> **Source document**:
I think the remaining discrepency between xtdpd in xtabond2 in the
standard errors only occurs if you do one-step, non-robust estimation,
which is rare. My guess is that there is a problem with xtdpd, but it is
hard to be sure. With robust errors, they agree:
webuse abdata, clear
xtabond2 n L.n, gmm(n, laglimits(2 .)) h(2) robust
xtdpd n L.n, dgmm(n, lagrange(2 .)) lgmm(n, lag(1)) vce(robust)
As a check, I ran a non-robust estimate in DPD for Ox, which was written
in collaboration with Arellano and Bond. Problem with that is that in
fact I think DPD for Ox *definitely* has a bug that multiplies the
standard errors by sqrt(2) in one-step, non-robust, system GMM
estimation. The old ado version of my program has an undocumented
option, dpds2, that mimics that bug in order to get an exact match.
So these do not agree:
xtabond2 n L.n, gmm(n, laglimits(2 .)) h(2)
xtdpd n L.n, dgmm(n, lagrange(2 .)) lgmm(n, lag(1))
But this:
xtabond2 n L.n, gmm(n, laglimits(2 .)) h(2) dpds2 nomata
exactly matches DPD for Ox, which gives me some confidence in xtabond2.
Here is the output from xtabond2 and DPD for Ox in this case:
. xtabond2 n L.n, gmm(L.n) h(2) small dpds2 nomata
Building GMM instruments..
Estimating.
Performing specification tests.
Dynamic panel-data estimation, one-step system GMM
------------------------------------------------------------------------
------
Group variable: id Number of obs =
891
Time variable : year Number of groups =
140
Number of instruments = 36 Obs per group: min =
6
F(0, 890) = 804.89 avg =
6.36
Prob > F = 0.000 max =
8
------------------------------------------------------------------------
------
n | Coef. Std. Err. t P>|t| [95% Conf.
Interval]
-------------+----------------------------------------------------------
------
n |
L1. | 1.170374 .0412532 28.37 0.000 1.08941
1.251339
|
_cons | -.228391 .0451547 -5.06 0.000 -.3170131
-.139769
------------------------------------------------------------------------
------
Ox version 4.1 (Windows) (C) J.A. Doornik, 1994-2006
This version may be used for academic research and teaching only
DPD package version 1.24, object created on 13-01-2010
DPD( 1) Modelling n by 1-step (using abdata.in7)
---- 1-step estimation using DPD ----
Coefficient Std.Error t-value t-prob
Dn(-1) 1.17037 0.04125 28.4 0.000
Constant -0.228391 0.04515 -5.06 0.000
-----Original Message-----
From: [email protected] [mailto:[email protected]]
Sent: Wednesday, January 13, 2010 12:17 PM
To: [email protected]
Subject: Re: xtdpd vs. xtabond2 discrepancy
You need to add an h(2) option to -xtabond2-. The following
will produce the same point estimates:
webuse abdata, clear
xtabond2 n L.n, gmm(n, laglimits(2 .)) small h(2)

> **Stored data**:
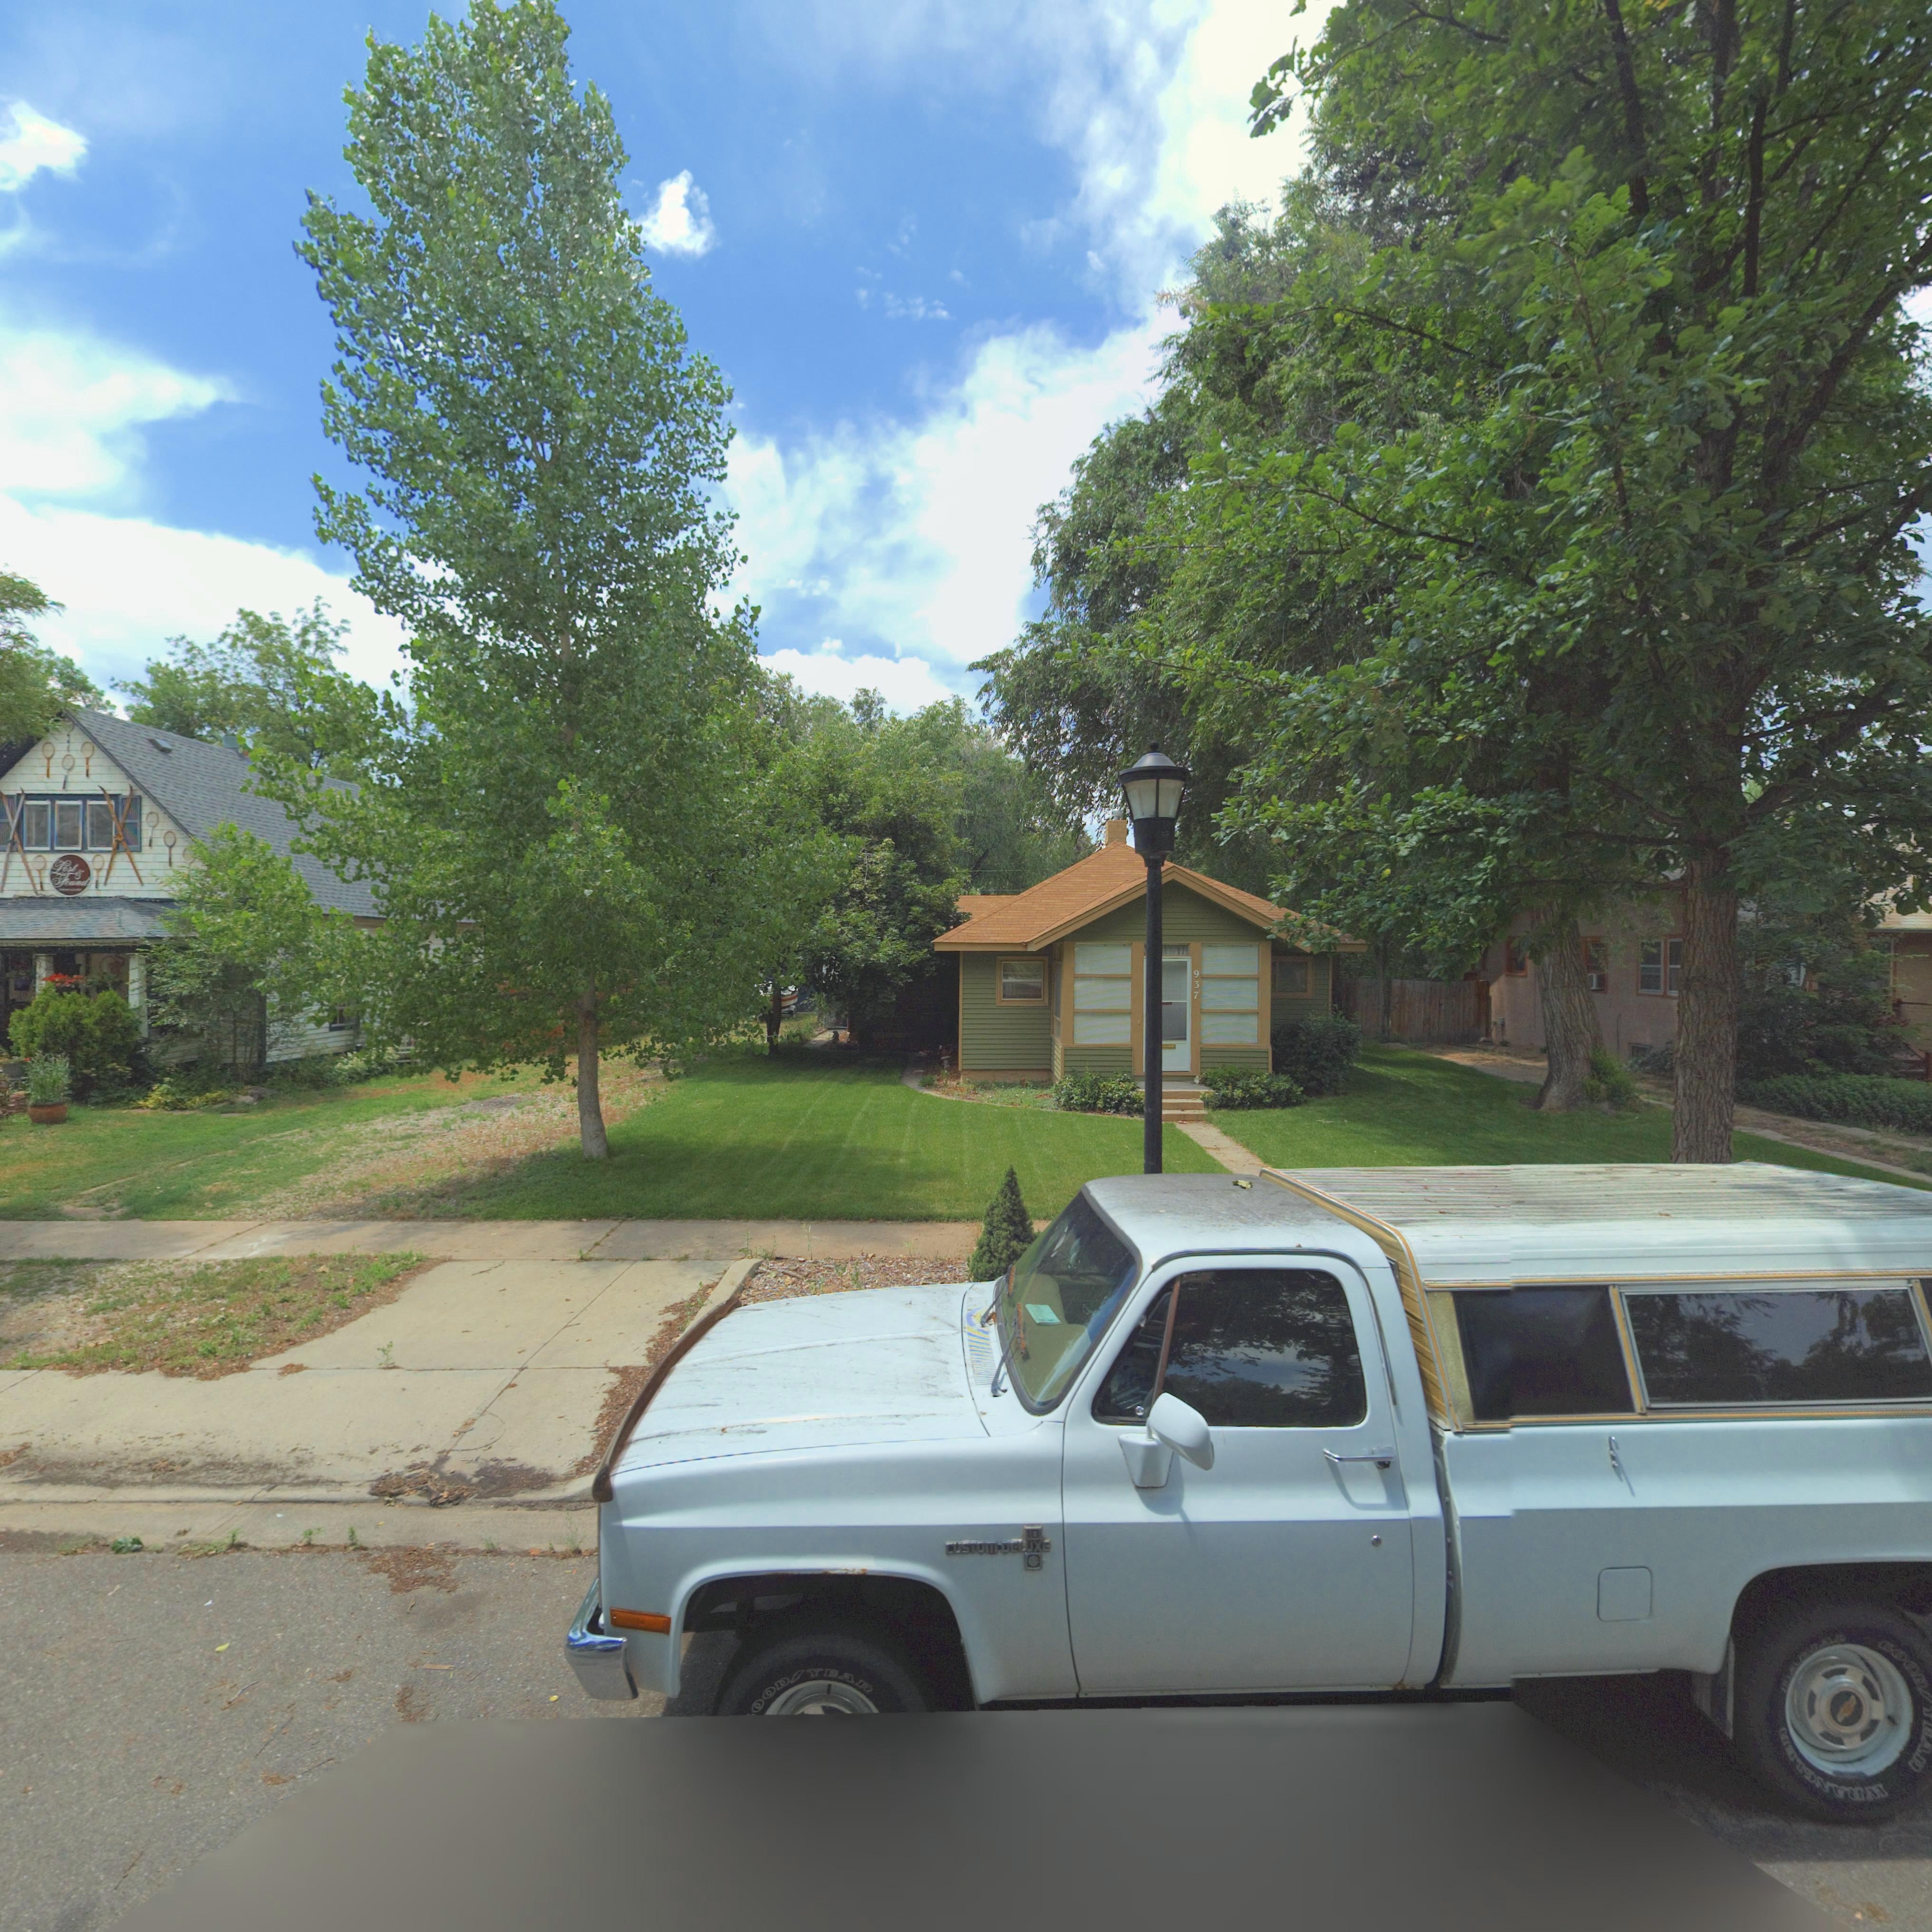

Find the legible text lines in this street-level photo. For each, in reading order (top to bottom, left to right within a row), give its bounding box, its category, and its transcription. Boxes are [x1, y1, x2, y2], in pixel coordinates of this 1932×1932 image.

[1193, 969, 1199, 999] StreetNumber: 937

> **Work to complete**:
1 > According to the email, why does the old ado version of xtabond2 include the undocumented dpds2 option? Answer in one to three sentences.
2 > Please copy every command line in the email that runs xtabond2, one per line.

> **Written responses**:
1 > The dpds2 option mimics a bug that the writer believes DPD for Ox has. In one-step, non-robust, system GMM estimation, that bug multiplies the standard errors by sqrt(2). Reproducing it lets xtabond2 match DPD for Ox exactly.

2 >
xtabond2 n L.n, gmm(n, laglimits(2 .)) h(2) robust
xtabond2 n L.n, gmm(n, laglimits(2 .)) h(2)
xtabond2 n L.n, gmm(n, laglimits(2 .)) h(2) dpds2 nomata
xtabond2 n L.n, gmm(L.n) h(2) small dpds2 nomata
xtabond2 n L.n, gmm(n, laglimits(2 .)) small h(2)